Truth be told, most of the time, despite my natural aversion to extended physical contact, I love cuddling with my kids as much as they do. Now that they're 2 and 5, I know that the days of rocking a wet-haired, sweet-smelling little one to sleep are limited. Before I know it, they'll be asking me to leave their rooms and shut the doors behind me at night, telling me to move to the other side of the couch during family movie night. Most of the time, I'm happy to soak up every minute of this physically overwhelming stage. But, at the end of the day, I'd also prefer if my husband kept his hands off me. Thanks to our adorable children, I'm totally touched out.
The phenomenon of moms being touched out or overtouched seems to be fairly common among my friends, all of whom love their spouses but just can't stand to cuddle with them after a day of carrying infants and toddlers around, changing kiddie clothes and diapers, and offering up our laps as the most comfortable seat in the house. The feeling can be recognised fairly easily: when your husband comes near you for a kiss, a hug, or an extended snuggle, even though your mind says yes, your body? It says hell no, closed for business.

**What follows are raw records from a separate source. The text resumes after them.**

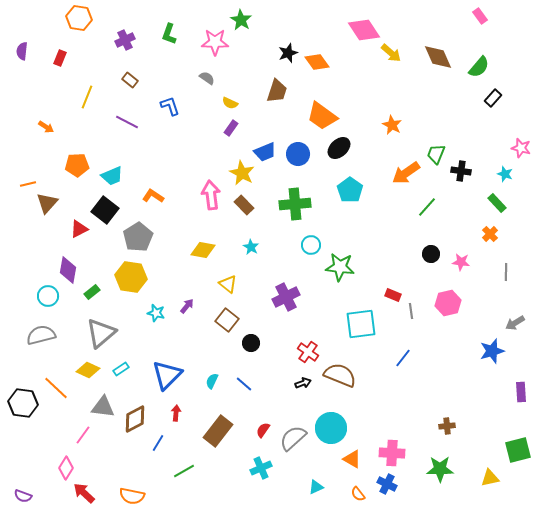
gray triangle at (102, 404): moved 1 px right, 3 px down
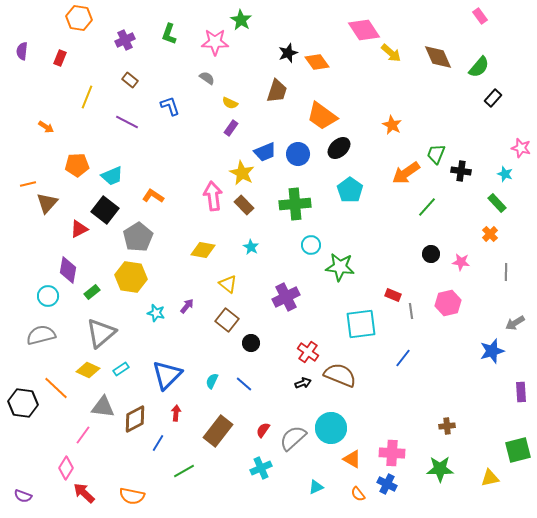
pink arrow at (211, 195): moved 2 px right, 1 px down
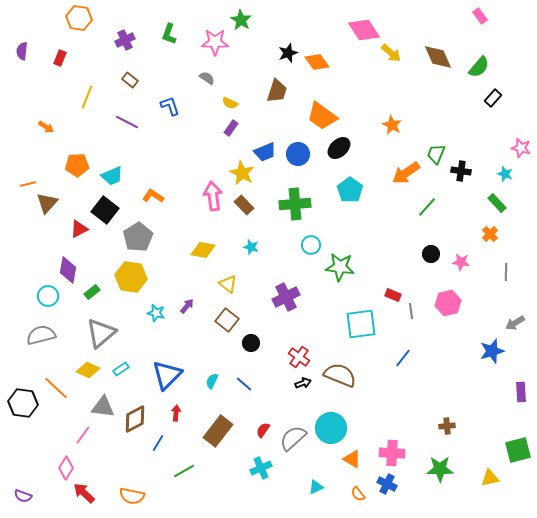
cyan star at (251, 247): rotated 14 degrees counterclockwise
red cross at (308, 352): moved 9 px left, 5 px down
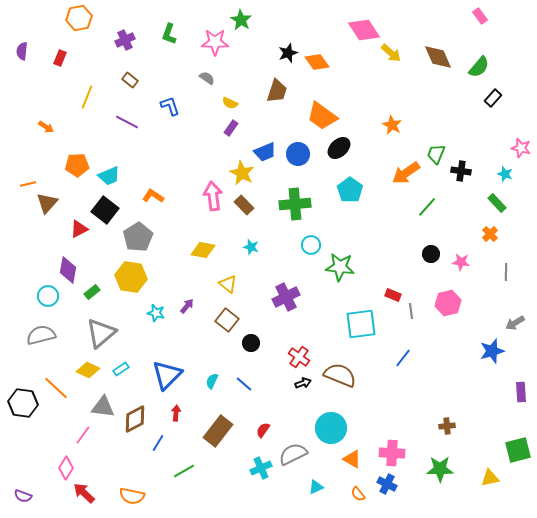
orange hexagon at (79, 18): rotated 20 degrees counterclockwise
cyan trapezoid at (112, 176): moved 3 px left
gray semicircle at (293, 438): moved 16 px down; rotated 16 degrees clockwise
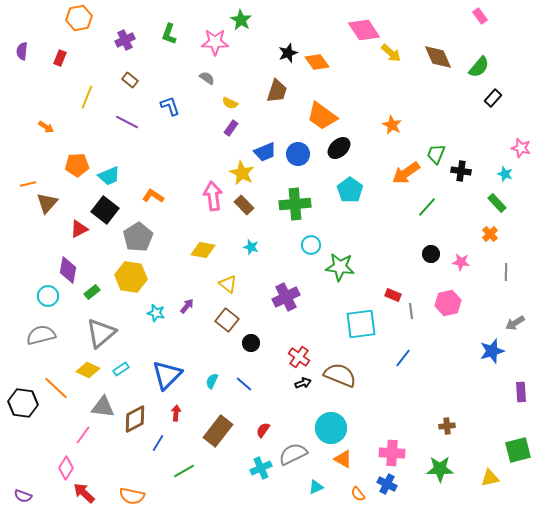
orange triangle at (352, 459): moved 9 px left
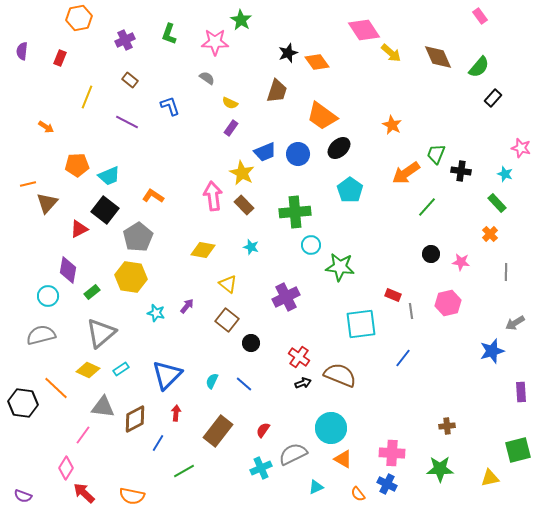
green cross at (295, 204): moved 8 px down
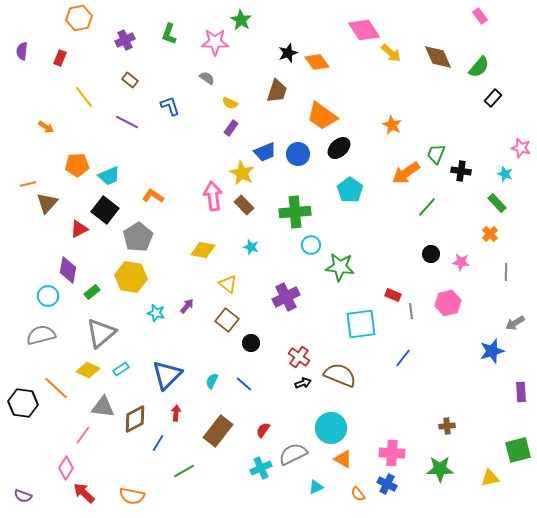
yellow line at (87, 97): moved 3 px left; rotated 60 degrees counterclockwise
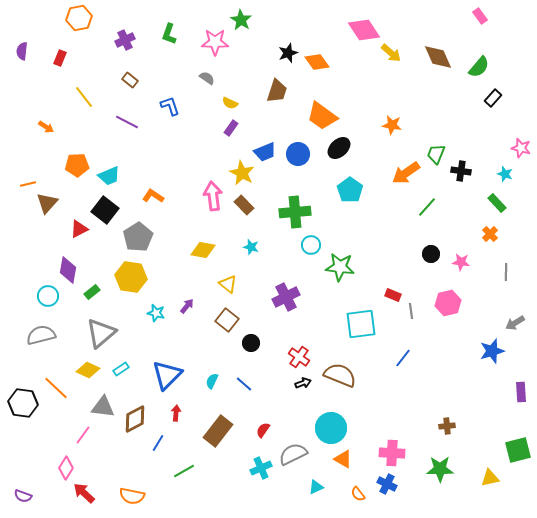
orange star at (392, 125): rotated 18 degrees counterclockwise
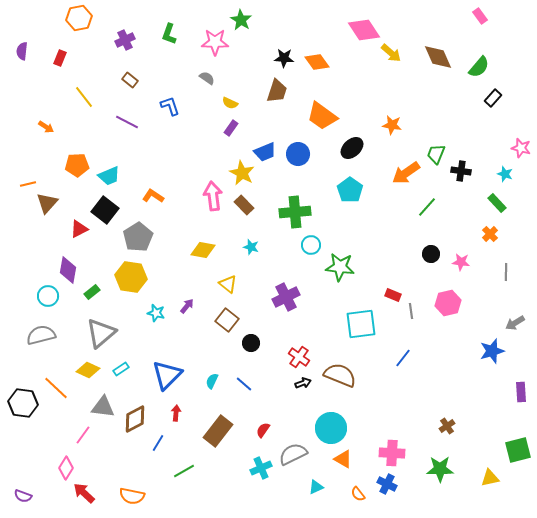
black star at (288, 53): moved 4 px left, 5 px down; rotated 24 degrees clockwise
black ellipse at (339, 148): moved 13 px right
brown cross at (447, 426): rotated 28 degrees counterclockwise
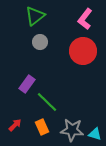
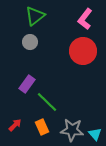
gray circle: moved 10 px left
cyan triangle: rotated 32 degrees clockwise
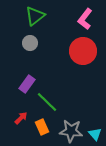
gray circle: moved 1 px down
red arrow: moved 6 px right, 7 px up
gray star: moved 1 px left, 1 px down
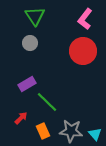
green triangle: rotated 25 degrees counterclockwise
purple rectangle: rotated 24 degrees clockwise
orange rectangle: moved 1 px right, 4 px down
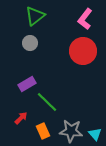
green triangle: rotated 25 degrees clockwise
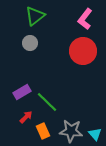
purple rectangle: moved 5 px left, 8 px down
red arrow: moved 5 px right, 1 px up
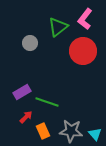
green triangle: moved 23 px right, 11 px down
green line: rotated 25 degrees counterclockwise
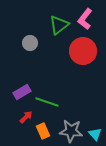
green triangle: moved 1 px right, 2 px up
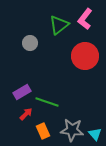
red circle: moved 2 px right, 5 px down
red arrow: moved 3 px up
gray star: moved 1 px right, 1 px up
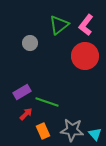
pink L-shape: moved 1 px right, 6 px down
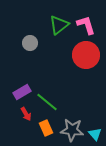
pink L-shape: rotated 125 degrees clockwise
red circle: moved 1 px right, 1 px up
green line: rotated 20 degrees clockwise
red arrow: rotated 104 degrees clockwise
orange rectangle: moved 3 px right, 3 px up
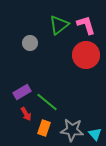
orange rectangle: moved 2 px left; rotated 42 degrees clockwise
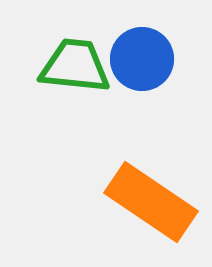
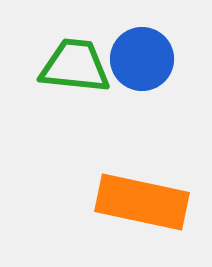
orange rectangle: moved 9 px left; rotated 22 degrees counterclockwise
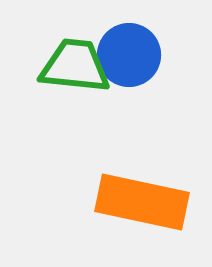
blue circle: moved 13 px left, 4 px up
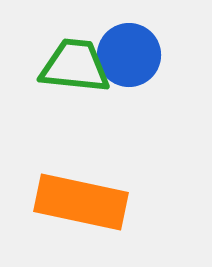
orange rectangle: moved 61 px left
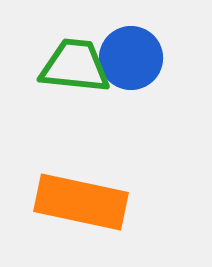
blue circle: moved 2 px right, 3 px down
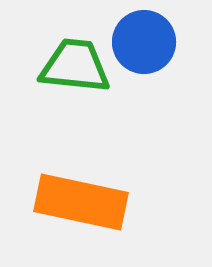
blue circle: moved 13 px right, 16 px up
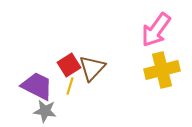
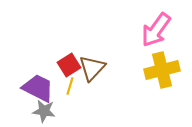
purple trapezoid: moved 1 px right, 2 px down
gray star: moved 1 px left
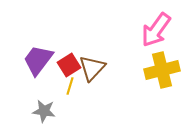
purple trapezoid: moved 28 px up; rotated 80 degrees counterclockwise
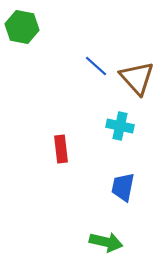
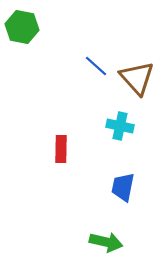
red rectangle: rotated 8 degrees clockwise
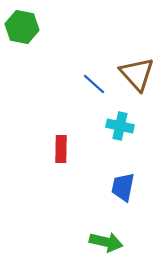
blue line: moved 2 px left, 18 px down
brown triangle: moved 4 px up
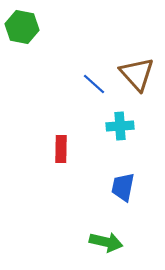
cyan cross: rotated 16 degrees counterclockwise
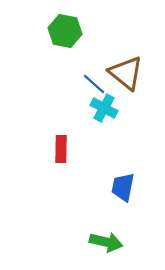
green hexagon: moved 43 px right, 4 px down
brown triangle: moved 11 px left, 1 px up; rotated 9 degrees counterclockwise
cyan cross: moved 16 px left, 18 px up; rotated 32 degrees clockwise
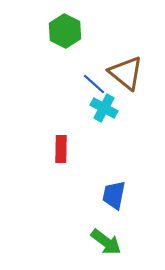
green hexagon: rotated 16 degrees clockwise
blue trapezoid: moved 9 px left, 8 px down
green arrow: rotated 24 degrees clockwise
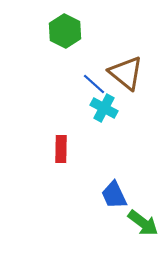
blue trapezoid: rotated 36 degrees counterclockwise
green arrow: moved 37 px right, 19 px up
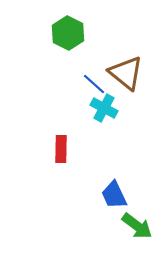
green hexagon: moved 3 px right, 2 px down
green arrow: moved 6 px left, 3 px down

Because my husband, like most men, shows love through physical touch, my post-motherhood distaste for it hasn't always been easy on our marriage. He understands that after a full day with our kids, my touch limit has been way exceeded, but who wants a wife who prefers a pillow barrier to a spooning session before bed? Of course it hurts his feelings, and it frustrates us both that me being touched so much and him being touched so little means that neither of our physical needs are being met.
We've found a few ways to deal with the conflict between his desire for closeness and my desire to put a impenetrable plastic bubble around my body. He'll take the kids when he gets home from work and let me hide in our room for an hour to recentre myself. He'll take bedtime duty with our little guy, who still prefers an extended cuddle session before he'll submit to sleep, while I put our older, less physically demanding daughter to bed. We try to schedule a few hours of alone time together each week, no kids allowed, to reconnect. We talk it out and remind each other that our relationship is strong, even if our cuddle game is not.